(Records shown)
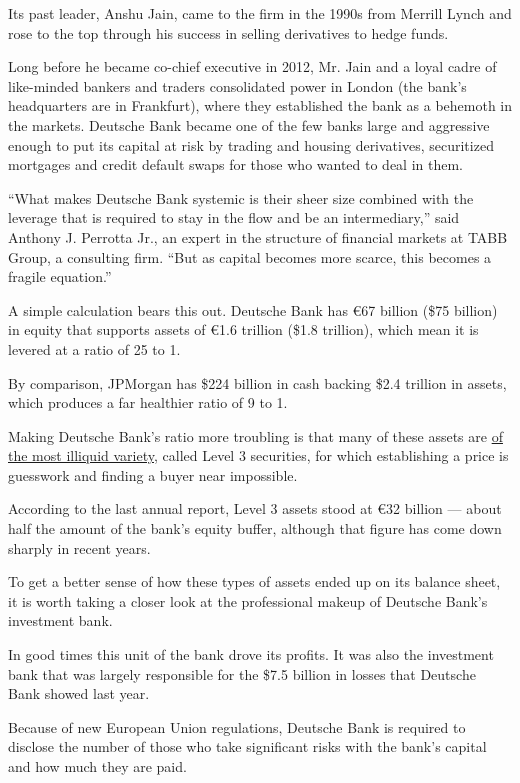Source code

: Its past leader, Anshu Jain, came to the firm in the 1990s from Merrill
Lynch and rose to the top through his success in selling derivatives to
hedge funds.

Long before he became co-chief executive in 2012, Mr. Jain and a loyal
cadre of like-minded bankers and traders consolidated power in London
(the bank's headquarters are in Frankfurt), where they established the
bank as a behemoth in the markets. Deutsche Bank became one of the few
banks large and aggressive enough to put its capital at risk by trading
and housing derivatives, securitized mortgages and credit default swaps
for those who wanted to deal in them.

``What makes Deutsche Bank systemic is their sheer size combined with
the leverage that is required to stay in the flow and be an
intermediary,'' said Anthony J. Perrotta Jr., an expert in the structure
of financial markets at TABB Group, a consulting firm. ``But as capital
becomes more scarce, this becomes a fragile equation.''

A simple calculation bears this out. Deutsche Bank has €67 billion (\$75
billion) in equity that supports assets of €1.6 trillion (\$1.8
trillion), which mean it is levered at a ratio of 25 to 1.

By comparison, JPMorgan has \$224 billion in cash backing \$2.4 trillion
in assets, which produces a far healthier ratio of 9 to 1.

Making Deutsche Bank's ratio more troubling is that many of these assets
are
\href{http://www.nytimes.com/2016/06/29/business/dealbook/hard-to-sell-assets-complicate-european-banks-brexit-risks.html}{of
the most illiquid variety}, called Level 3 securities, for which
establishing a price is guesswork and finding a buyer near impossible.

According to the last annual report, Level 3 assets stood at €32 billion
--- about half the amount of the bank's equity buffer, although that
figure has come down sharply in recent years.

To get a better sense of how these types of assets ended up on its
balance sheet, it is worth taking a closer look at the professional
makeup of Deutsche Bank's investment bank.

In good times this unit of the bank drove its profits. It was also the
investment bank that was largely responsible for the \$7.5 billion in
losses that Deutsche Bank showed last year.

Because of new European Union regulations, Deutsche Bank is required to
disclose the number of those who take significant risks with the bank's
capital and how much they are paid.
(End Records shown)
(Records shown)
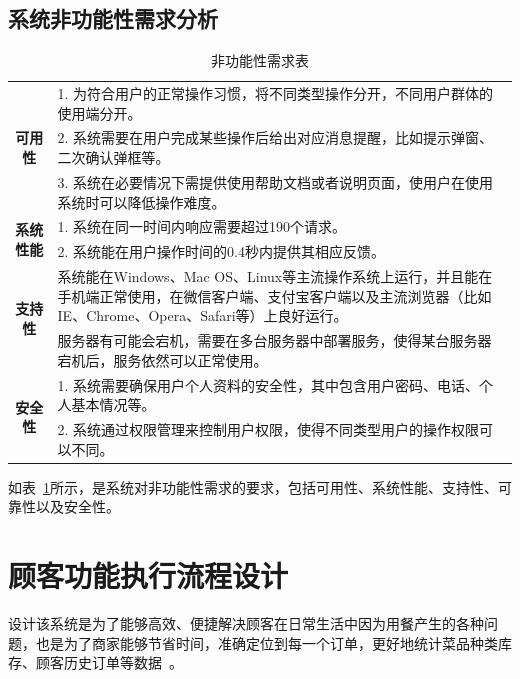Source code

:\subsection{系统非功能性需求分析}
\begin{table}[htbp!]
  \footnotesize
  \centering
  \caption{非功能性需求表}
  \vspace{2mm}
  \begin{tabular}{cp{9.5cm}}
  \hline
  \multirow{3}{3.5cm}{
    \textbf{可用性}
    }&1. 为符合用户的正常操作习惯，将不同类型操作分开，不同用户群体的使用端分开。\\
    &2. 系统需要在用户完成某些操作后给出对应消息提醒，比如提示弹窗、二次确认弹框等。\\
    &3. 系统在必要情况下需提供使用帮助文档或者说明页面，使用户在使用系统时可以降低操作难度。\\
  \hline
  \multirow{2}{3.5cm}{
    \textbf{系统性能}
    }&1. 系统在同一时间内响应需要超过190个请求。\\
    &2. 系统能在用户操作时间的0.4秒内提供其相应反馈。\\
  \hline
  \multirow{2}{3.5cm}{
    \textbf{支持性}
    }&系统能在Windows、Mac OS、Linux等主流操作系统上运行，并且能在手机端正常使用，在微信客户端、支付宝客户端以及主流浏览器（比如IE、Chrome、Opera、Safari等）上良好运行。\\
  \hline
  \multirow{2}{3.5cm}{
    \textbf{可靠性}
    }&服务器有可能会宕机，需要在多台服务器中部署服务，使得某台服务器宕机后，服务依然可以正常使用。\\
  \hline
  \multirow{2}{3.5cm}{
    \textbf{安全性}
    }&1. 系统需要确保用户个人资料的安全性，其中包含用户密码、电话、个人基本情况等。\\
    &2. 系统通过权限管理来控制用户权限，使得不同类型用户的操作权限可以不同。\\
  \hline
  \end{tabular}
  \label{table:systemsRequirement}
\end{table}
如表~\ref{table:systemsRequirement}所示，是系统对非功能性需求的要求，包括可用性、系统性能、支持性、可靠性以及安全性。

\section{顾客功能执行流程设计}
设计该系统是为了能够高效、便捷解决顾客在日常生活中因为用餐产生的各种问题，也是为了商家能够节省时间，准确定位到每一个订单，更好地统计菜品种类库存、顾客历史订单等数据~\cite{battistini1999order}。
(End Records shown)
--- Task details ---
All lines above from the one containing "in assets, which" to the one containing "capital and how much they are paid." must be repeated exactly, both lines included, and no others.

--- Response to the task ---
in assets, which produces a far healthier ratio of 9 to 1.

Making Deutsche Bank's ratio more troubling is that many of these assets
are
\href{http://www.nytimes.com/2016/06/29/business/dealbook/hard-to-sell-assets-complicate-european-banks-brexit-risks.html}{of
the most illiquid variety}, called Level 3 securities, for which
establishing a price is guesswork and finding a buyer near impossible.

According to the last annual report, Level 3 assets stood at €32 billion
--- about half the amount of the bank's equity buffer, although that
figure has come down sharply in recent years.

To get a better sense of how these types of assets ended up on its
balance sheet, it is worth taking a closer look at the professional
makeup of Deutsche Bank's investment bank.

In good times this unit of the bank drove its profits. It was also the
investment bank that was largely responsible for the \$7.5 billion in
losses that Deutsche Bank showed last year.

Because of new European Union regulations, Deutsche Bank is required to
disclose the number of those who take significant risks with the bank's
capital and how much they are paid.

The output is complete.